The 3' addition of CCA to mitochondrial tRNASer(AGY) is specifically impaired in patients with mutations in the tRNA nucleotidyl transferase TRNT1

Abstract

Addition of the trinucleotide cytosine/cytosine/adenine (CCA) to the 3' end of transfer RNAs (tRNAs) is essential for translation and is catalyzed by the enzyme TRNT1 (tRNA nucleotidyl transferase), which functions in both the cytoplasm and mitochondria. Exome sequencing revealed TRNT1 mutations in two unrelated subjects with different clinical features. The first presented with acute lactic acidosis at 3 weeks of age and developed severe developmental delay, hypotonia, microcephaly, seizures, progressive cortical atrophy, neurosensorial deafness, sideroblastic anemia and renal Fanconi syndrome, dying at 21 months. The second presented at 3.5 years with gait ataxia, dysarthria, gross motor regression, hypotonia, ptosis and ophthalmoplegia and had abnormal signals in brainstem and dentate nucleus. In subject 1, muscle biopsy showed combined oxidative phosphorylation (OXPHOS) defects, but there was no OXPHOS deficiency in fibroblasts from either subject, despite a 10-fold-reduction in TRNT1 protein levels in fibroblasts of the first subject. Furthermore, in normal controls, TRNT1 protein levels are 10-fold lower in muscle than in fibroblasts.

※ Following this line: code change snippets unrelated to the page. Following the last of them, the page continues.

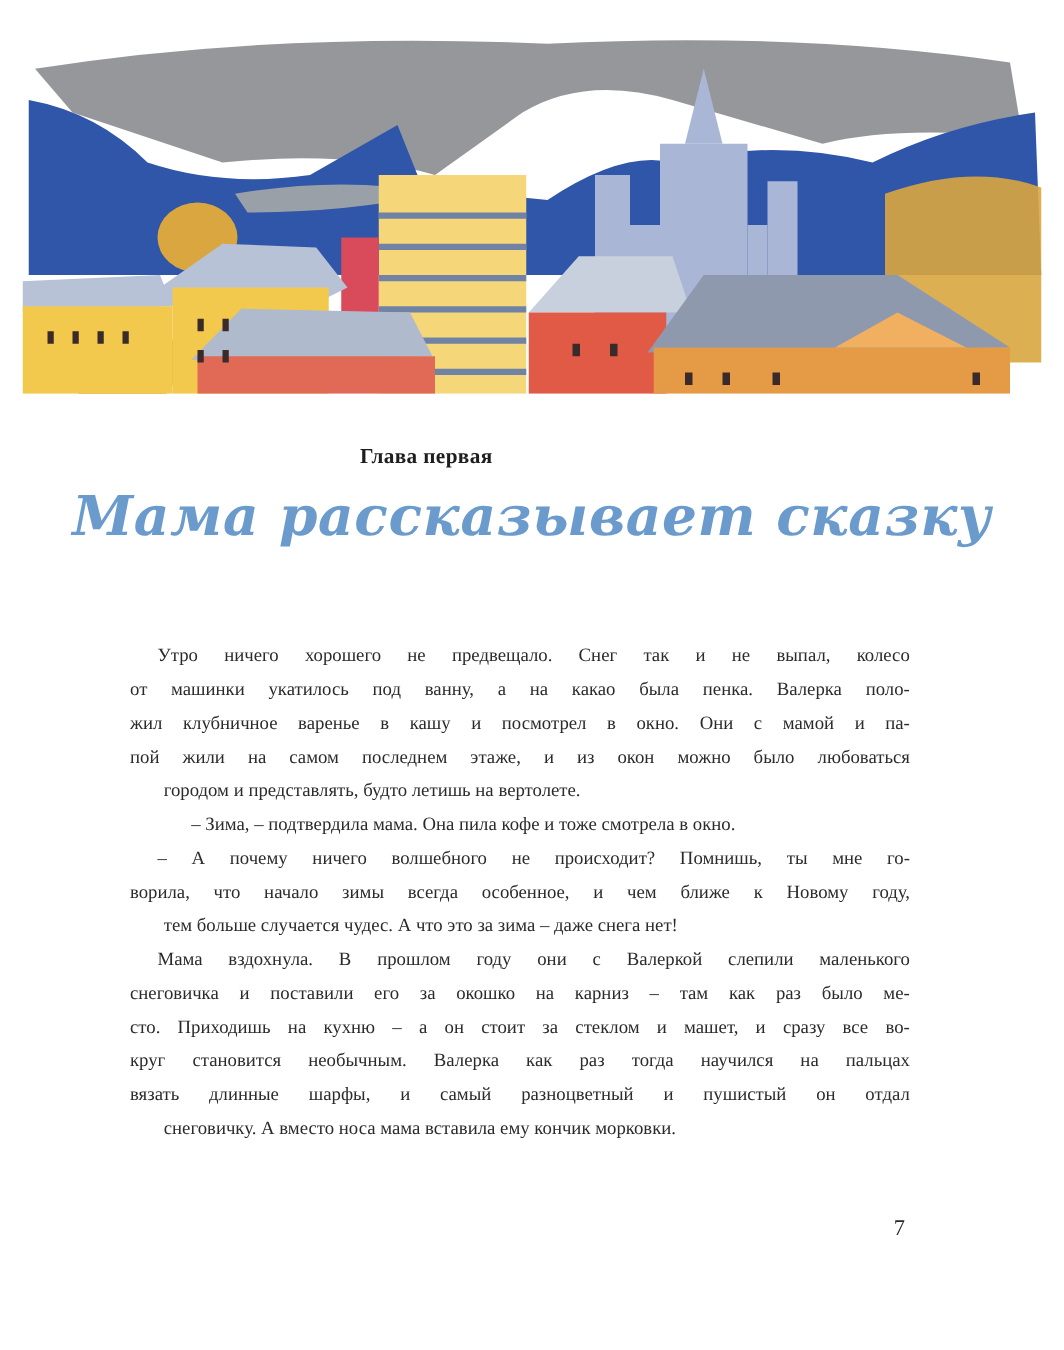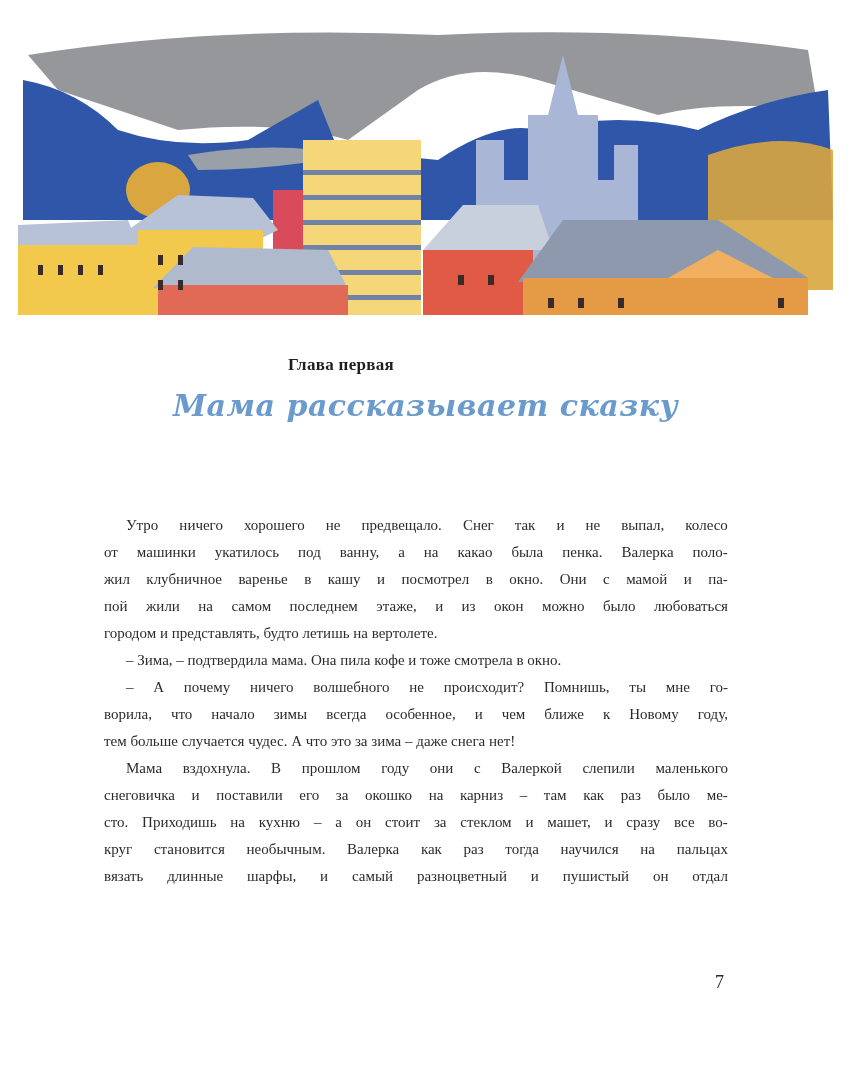"Мама рассказывает сказку" .chapter-title { font-size: 30px -> 44px }
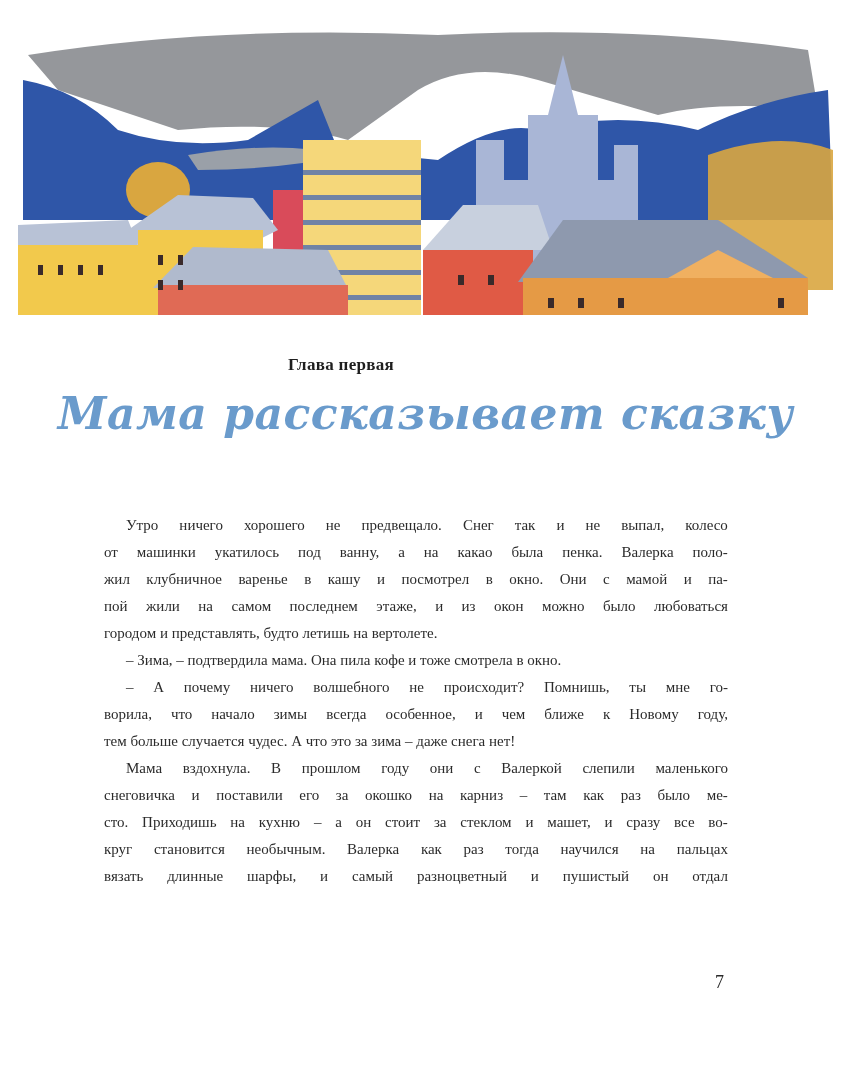"городом и представлять, будто летишь" .line.last { margin-left: none -> 27px }
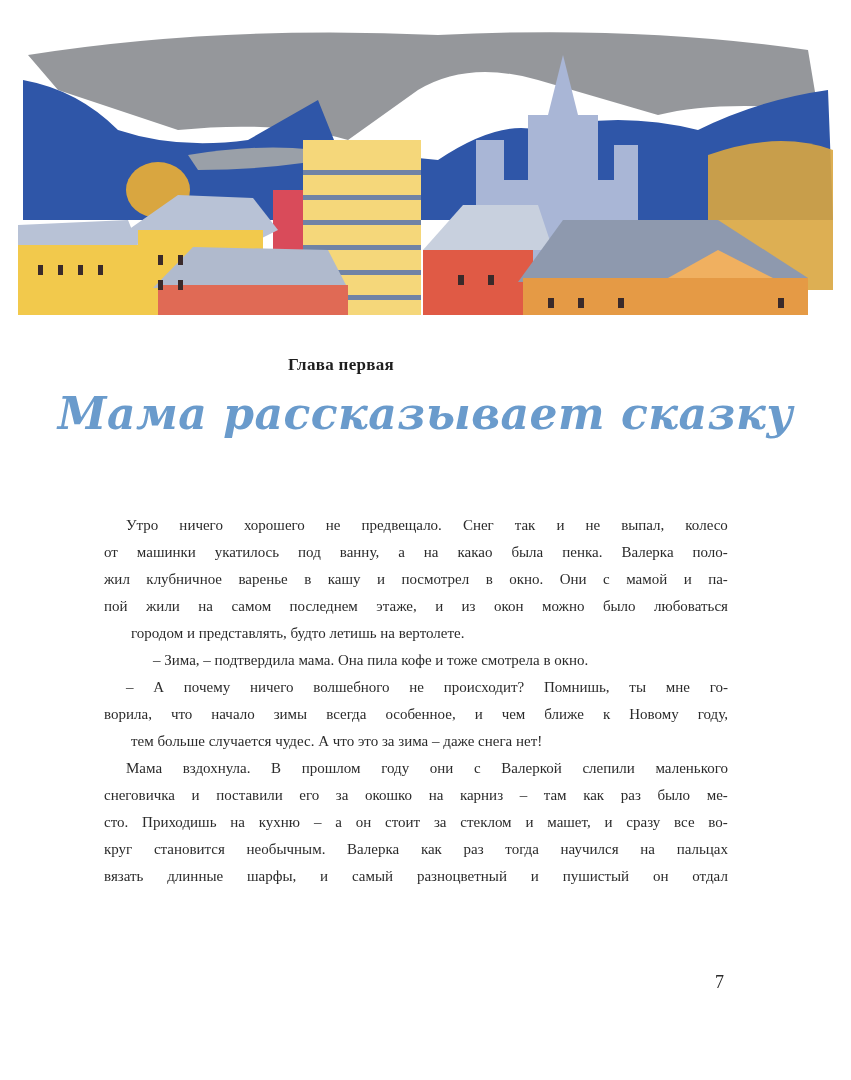"снеговичку. А вместо носа мама" div.line { html: none -> <div>снеговичку. А вместо носа мама вставила ему кончик морковки.</div> }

High resolution northern blots of subject fibroblast RNA suggested incomplete CCA addition to the non-canonical mitochondrial tRNA(Ser(AGY)), but no obvious qualitative differences in other mitochondrial or cytoplasmic tRNAs. Complete knockdown of TRNT1 in patient fibroblasts rendered mitochondrial tRNA(Ser(AGY)) undetectable, and markedly reduced mitochondrial translation, except polypeptides lacking Ser(AGY) codons. These data suggest that the clinical phenotypes associated with TRNT1 mutations are largely due to impaired mitochondrial translation, resulting from defective CCA addition to mitochondrial tRNA(Ser(AGY)), and that the severity of this biochemical phenotype determines the severity and tissue distribution of clinical features.

Figure 1.

Mutational analysis of TRNT1. (A) Schematic representation of the TRNT1 gene showing the position of the mutations identified in this study. (B) Alignment of the amino-acid sequences of TRNT1 homologs in different species showing high degree of evolutionary conservation of the amino-acid residues mutated in the subjects.

Figure 2.

Mitochondrial translation and levels of TRNT1 in the subjects. (A) Pulse-labeling of the mitochondrial translation products in fibroblasts from the subjects and controls, before and after over-expression of wild-type TRNT1. Upper panel. The 13 mitochondrial translation products are indicated at the left of the upper panels: seven subunits of complex I (ND), one subunit of complex III (cyt b), three subunits of complex IV (COX) and two subunits of complex V (ATP). Middle panel: duplicate samples were used for immunoblotting with antibodies against the 70 kDa subunit of complex II to confirm equal loading. Lower panel: the levels of TRNT1 in fibroblasts from the two subjects, and the over-expression of TRNT1 in control and subject fibroblasts were evaluated by immunoblotting with polyclonal antibodies against TRNT1. (B) Quantification of the rate of synthesis of the individual polypeptides in the pulse translation experiments.

Figure 3.

Mitochondrial translation is severely impaired following knockdown of TRNT1 to immunologically undetectable levels. (A) Mitochondrial translation products synthesized in fibroblasts from subjects and controls, before and after transient transfection with a siRNA construct specific to TRNT1. The 13 mitochondrial translation products are indicated at the left of the upper panel as in Figure 1. Middle panel: duplicate samples were used for immunoblotting with antibodies against prohibitin to confirm equal loading. Lower panel: the knockdown of TRNT1 in fibroblasts from the two patients and controls was confirmed by immunoblotting with polyclonal antibodies against TRNT1. (B) Quantification of the rate of synthesis of the individual polypeptides in the pulse translation experiments.

Figure 4.

Differential effect of a destabilizing mutation in TRNT1 on individual tRNAs. Total RNA isolated under acidic conditions from the subject and control fibroblast lines indicated at the top of the figure (12 μg per sample) was separated through a 12% polyacrylamide/8 m urea gel, transferred to a positively charged membrane and hybridized with probes complementary to the mitochondrial and cytoplasmic tRNAs indicated at the right of the figure.

Figure 5.

Endogenous levels of TRNT1 are considerably lower in muscle mitochondria than in fibroblast mitochondria. Immunoblot analysis of TRNT1 in mitochondrial extracts from three control muscle biopsy specimens and three control fibroblast lines. The 70 kDa subunit of complex II and prohibitin were used as loading controls.